Recently this work has been expanded thanks to a grant from Solve ME/CFS in USA which allowed Fane and Chris Armstrong to collaborate (click here).
Chris and Fane met when both were invited by IiMER to the sixth Biomedical Research into ME Colloquium (BRMEC6) in London in 2016. Dr Zaher Nahle from Solve was there also, and so another collaboration ensued. The work funded by IiMER has produced this paper from Fane and collaborators – Chronic fatigue syndrome and the immune system: Where are we now? [2]
Our initial target of £350,000 which was set with our advisor some years ago was reached and allowed the additional B-cell research to take place.
A position for a Senior Research Assistant to help with the UK trial is being advertised.
Our plans are to continue to raise funds for the UK Centre of Excellence for ME where international collaboration is a key concept.
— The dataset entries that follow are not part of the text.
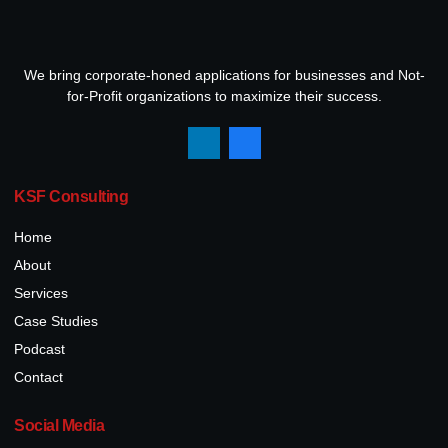
We bring corporate-honed applications for businesses and Not-
for-Profit organizations to maximize their success.
KSF Consulting
Home
About
Services
Case Studies
Podcast
Contact
Social Media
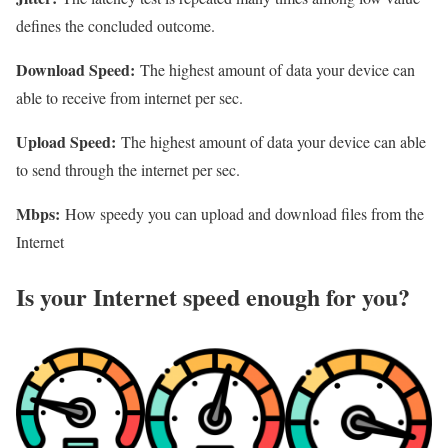
defines the concluded outcome.
Download Speed:
The highest amount of data your device can
able to receive from internet per sec.
Upload Speed:
The highest amount of data your device can able
to send through the internet per sec.
Mbps:
How speedy you can upload and download files from the
Internet
Is your Internet speed enough for you?​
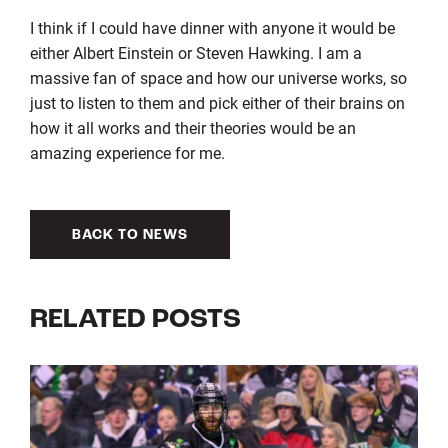
I think if I could have dinner with anyone it would be
either Albert Einstein or Steven Hawking. I am a
massive fan of space and how our universe works, so
just to listen to them and pick either of their brains on
how it all works and their theories would be an
amazing experience for me.
BACK TO NEWS
RELATED POSTS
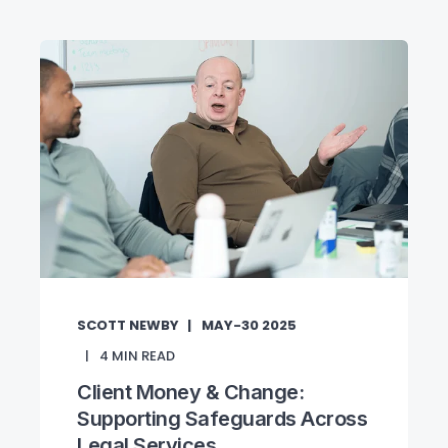
SCOTT NEWBY
MAY-30 2025
4
MIN READ
Client Money & Change:
Supporting Safeguards Across
Legal Services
We are pleased that Professor Ian Charles of Quadram Institute discussed the possibilities with the Centre in his keynote speech at the recent IIMEC12 International ME Conference in London (DVD available here). Professor Charles stated that he hoped “…they were being ambitious enough” for the Centre.
Our thanks to the wonderful supporters who are making it possible to apply high-quality science to looking for the cause(s) of this disease.
Our dedicated microsite for the UK rituximab trial and B-cell research has more details.
We are working on updating that site shortly and will include it in the Centre of Excellence microsite.
We will also be introducing a blog section which will allow the IiMER-funded researcher to interact more.